In an op-ed published in The Wall Street Journal on Monday, Daniel Schwammenthal, the director of the AJC Transatlantic Institute, has warned that failure to confront Iranian-backed terrorist organization Hezbollah over its violation of U.N. Security Council Resolution 1701 will make a future war between Israel and Lebanon more likely.
While Hezbollah cannot destroy Israel, Schwammenthal observed that the group can inflict serious damage to the reputation of the Jewish state by waging a media war in which “every Lebanese civilian casualty” will be mischaracterized “as evidence of Israeli war crimes and brutality.”
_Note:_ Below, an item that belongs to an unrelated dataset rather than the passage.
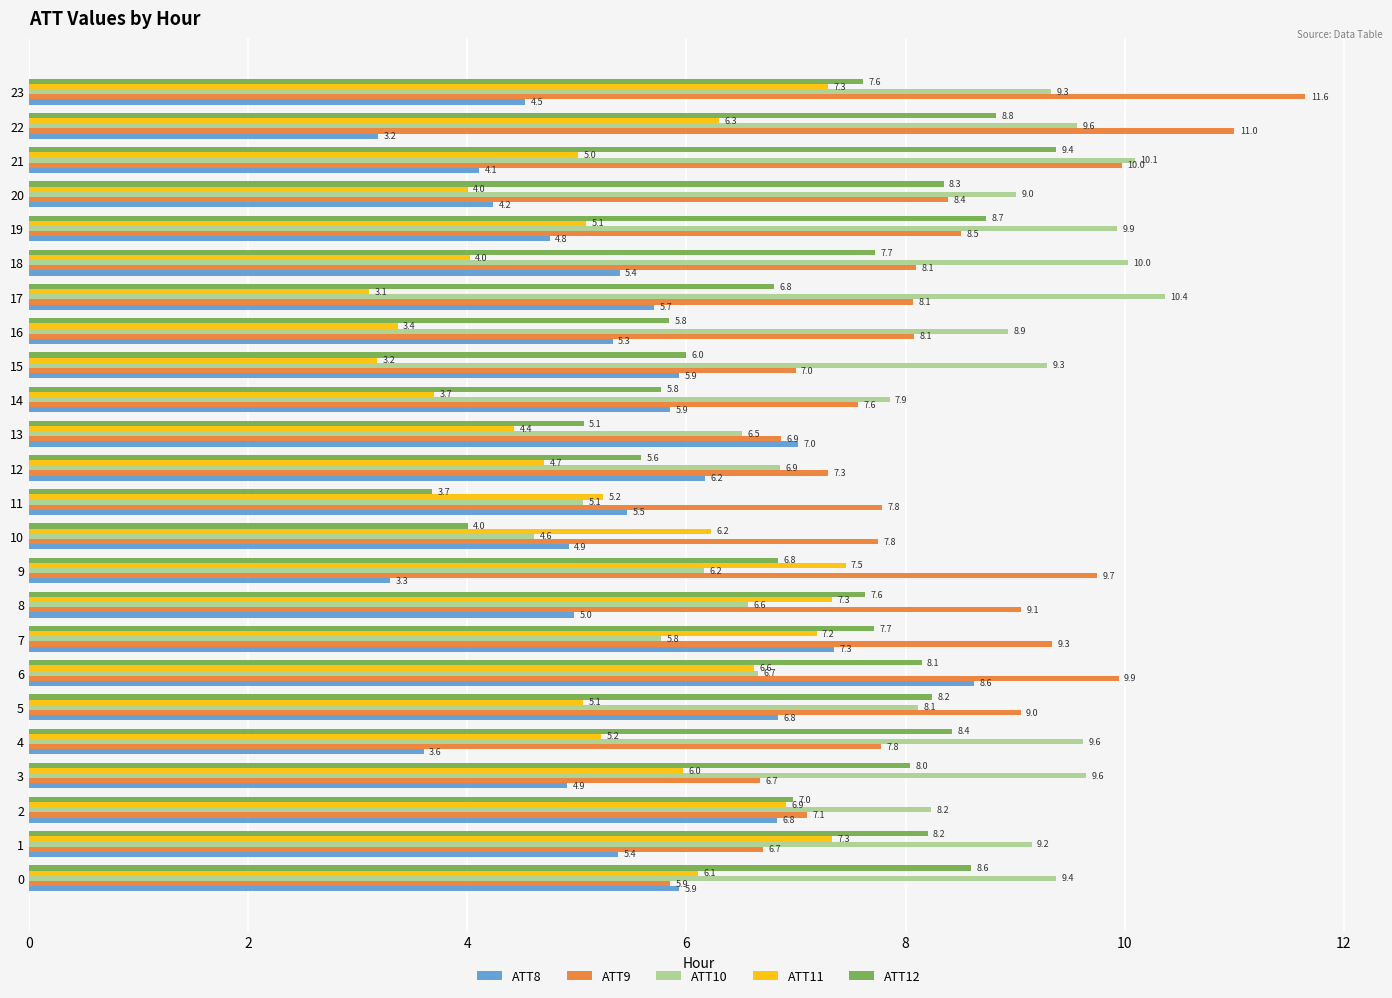

What is the average value of the ATT10 series?

8.2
As The Israel Project’s President and CEO, Josh Block, warned in an op-ed published in The Boston Herald in June 2017, hiding among the civilian population is a deliberate tactic of war, used by Hezbollah and other terrorist organization, to maximize its propaganda against the enemy.
This assessment is shared by Schwammenthal: “In its propaganda efforts, it will have help: Journalists, the United Nations and nongovernmental organizations doubtless will ignore Israeli efforts to avoid civilian deaths—which surpass even NATO standards—and avert their gaze from the readily available evidence that Hezbollah is hiding its weapons among civilians,” he stated.
Schwammenthal noted further that “If Hezbollah and its Iranian overlords knew they’d be deprived of this propaganda victory, they might be less eager to attack.”
This can only be achieved by putting Hezbollah on the EU terror watch list and holding the group accountable for its violation of U.N. Security Council Resolution 1701. “The EU should…declare that in any future war, it will hold Hezbollah and Tehran responsible for civilian casualties,” Schwammenthal stated.
He further warned of Iran’s hegemonic ambitions in the region, observing that “The time to confront Iran is now, not when it is too late, as it is in North Korea.” According to Schwammenthal, “Iran has ethnically cleansed key areas in Syria of their original Sunni residents and repopulated them with Shiites from Lebanon and Iraq. Now Iran is setting up military bases to cement its dream of a land bridge to Lebanon as a path to regional hegemony.”
In the absence of a reform movement in the country, after serious efforts by the international community to engage Iran, the EU should quit friendly photo-ops with the Iranian leadership and crack down hard on its nuclear and non-nuclear illicit activities and that of its terror proxies, Schwammenthal concluded.
“Europe’s power is mostly soft. But it can still be “weaponized” to help contain Iran and pre-empt another major war in its neighborhood,” he warned.
In a similar vein, Israel’s former ambassador to the United Nations, Ron Prosor, wrote an op-ed this past May calling on the world community to take action against Hezbollah, which he said has grown stronger than most NATO nations. He urged the UN Security Council to strengthen and enforce resolution 1701, in line with Chapter 7 of the UN’s charter, which mandates peace enforcement.
According to a July 2016 report by the Foundation for Defense of Democracies, Israeli officials believe that any future war with Hezbollah has the potential to cause “thousands of civilian deaths” in Israel. Hezbollah has, among other things, threatened to attack ammonium tanks in Haifa, which could kill tens of thousands of people.
Reports emerged in 2013 that Hezbollah was offering reduced-price housing to Shiite families who allowed the terrorist group to store rocket launchers in their homes. An Israeli defense official told The New York Times in May 2015 that the buildup of Hezbollah’s terror infrastructure in southern Lebanese villages meant that “civilians are living in a military compound” and that their lives were at risk. A few days later, a newspaper linked to Hezbollah bolstered the Israeli assessment.